Date Written: June 12, 2005
Author: Partytime
Average Vote: 4.125

06/16/2005 Will Disney (3.5): Is this any way to treat the 2008 frontrunner for PREZIDENT OF THE UNITED STATES? 'Don't you understand?' paragraph was a pleasure to read. "The basest act is really the sunrise of idealism and perfection." - that can be an alternate Acme motto.
06/16/2005 Will Disney: I woulda given then 3.75 if that had been available.
06/16/2005 Will Disney: Author: please explain title.
06/16/2005 Kenji X: Tuberculine lungs. A winner.
06/16/2005 The Rid: Just wretched. Good idea, good execution. Can't decide on 3.5 or 4, as I might throw up. If that's the point, congrats, author, you succeeded!
06/16/2005 Mr. Pony: What the crap...?
06/16/2005 Mr. Pony (4): Okay. I can certainly appreciate this short's brute force approach to being horrible. Holds up on multiple readings.
06/16/2005 The Rid (4):
06/16/2005 TheBuyer (4.5): Ya, this is completely fucking rank, FU.
06/17/2005 TheBuyer: Ha! Partytime, excellent!
06/17/2005 Mr. Pony: holy fucking crap, J; we was jes' talking about you!!!

EXCERPTED RECORDS:
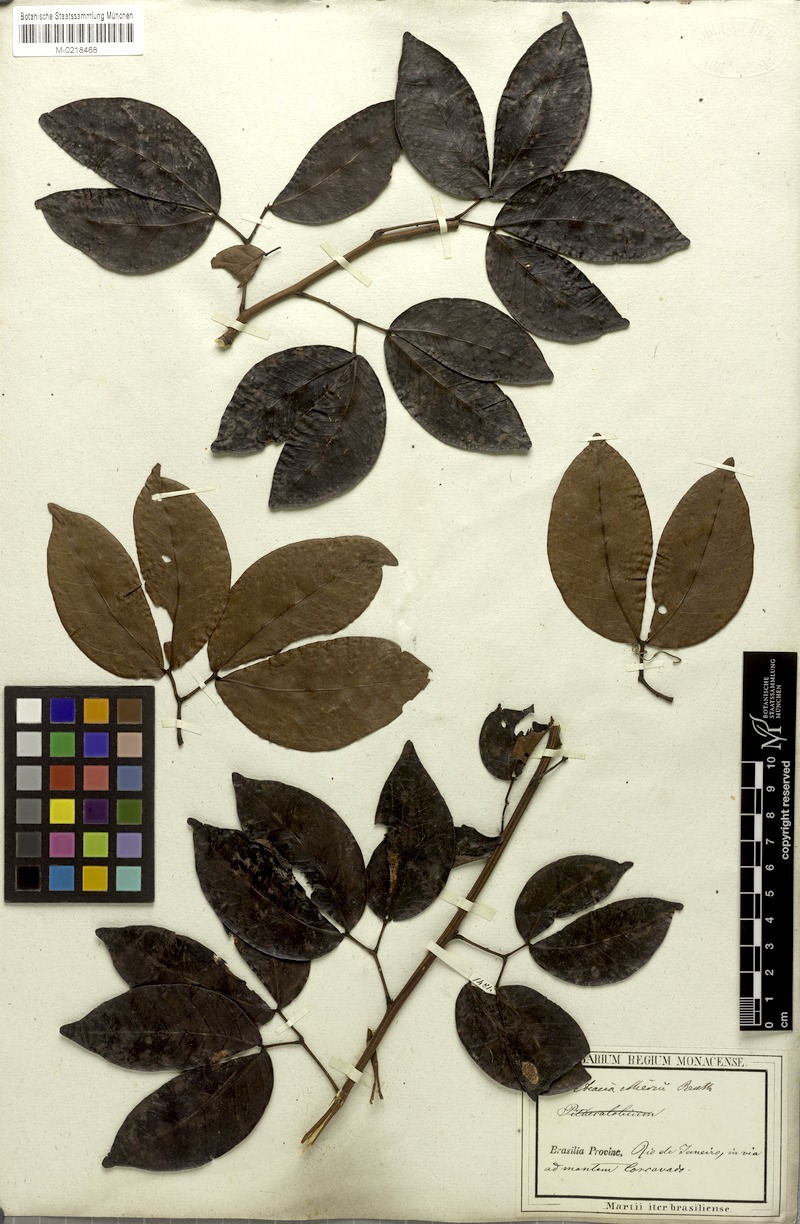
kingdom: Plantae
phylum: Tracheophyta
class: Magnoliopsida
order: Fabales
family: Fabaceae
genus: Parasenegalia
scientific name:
==
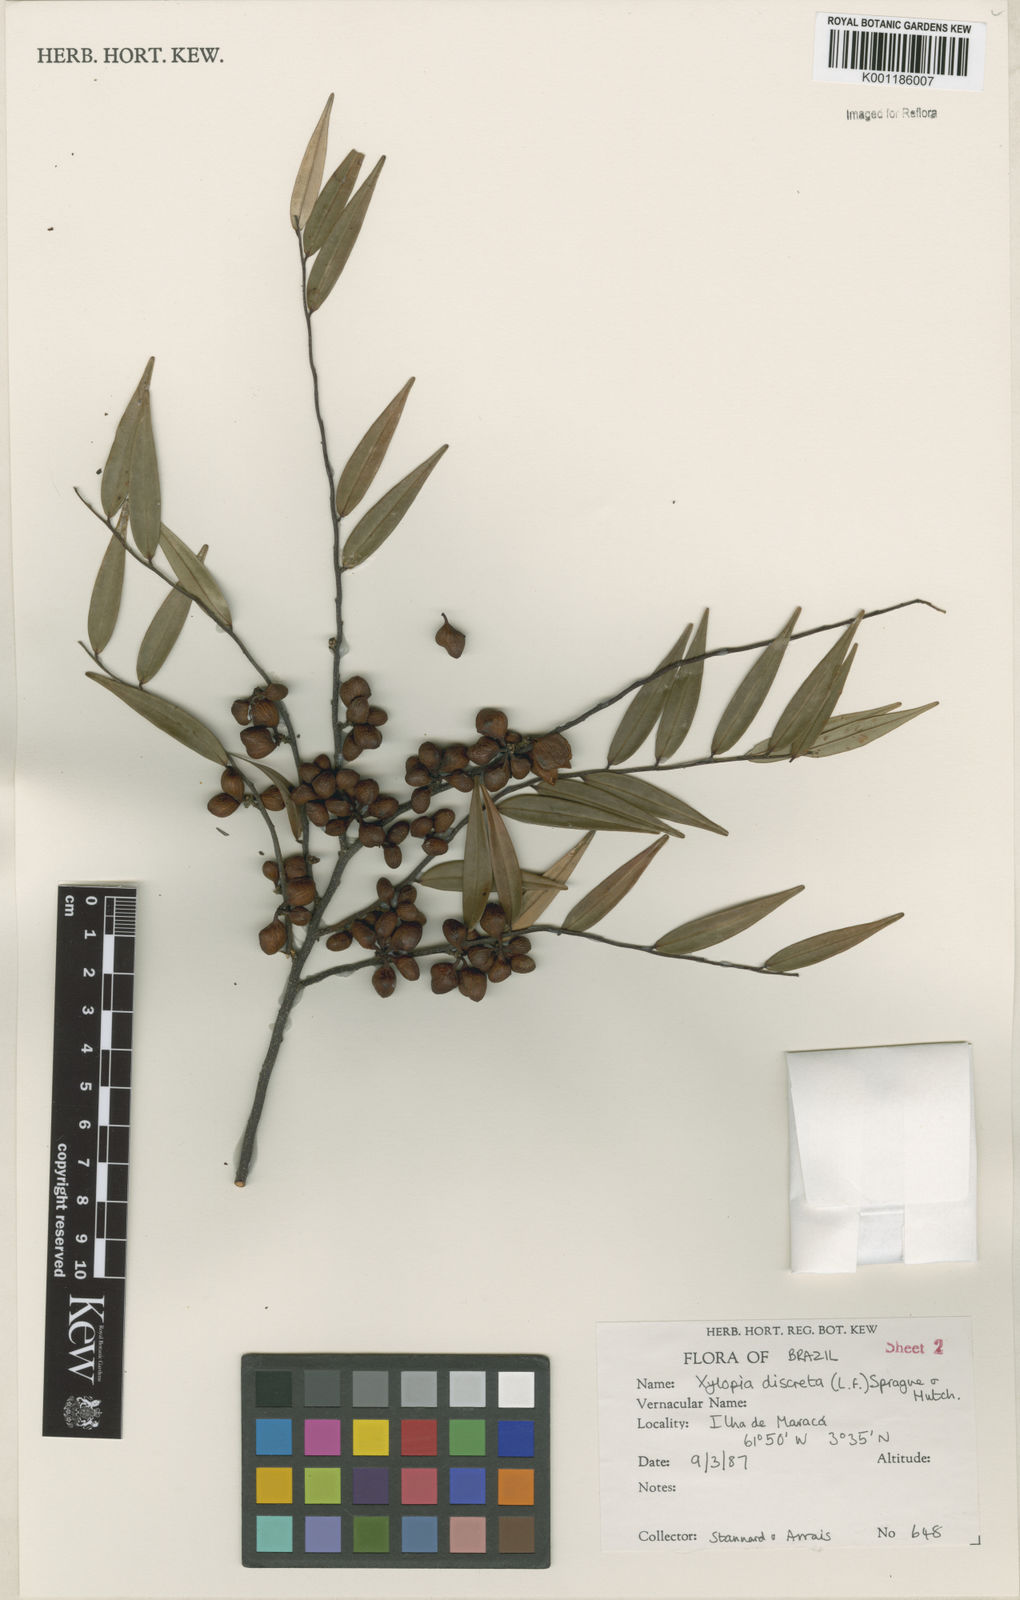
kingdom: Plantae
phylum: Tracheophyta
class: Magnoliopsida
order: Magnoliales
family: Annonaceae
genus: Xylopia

WHAT TO WORK ON:
- a) Output the comment thread's text between "06/16/2005 Will Disney: Author: please" and "Ha! Partytime, excellent!", inclusive.
- b) What average vote does the comment thread list?
The entries have no connection to the comment thread.

EXERCISE SOLUTIONS:
- a)
06/16/2005 Will Disney: Author: please explain title.
06/16/2005 Kenji X: Tuberculine lungs. A winner.
06/16/2005 The Rid: Just wretched. Good idea, good execution. Can't decide on 3.5 or 4, as I might throw up. If that's the point, congrats, author, you succeeded!
06/16/2005 Mr. Pony: What the crap...?
06/16/2005 Mr. Pony (4): Okay. I can certainly appreciate this short's brute force approach to being horrible. Holds up on multiple readings.
06/16/2005 The Rid (4):
06/16/2005 TheBuyer (4.5): Ya, this is completely fucking rank, FU.
06/17/2005 TheBuyer: Ha! Partytime, excellent!

- b) 4.125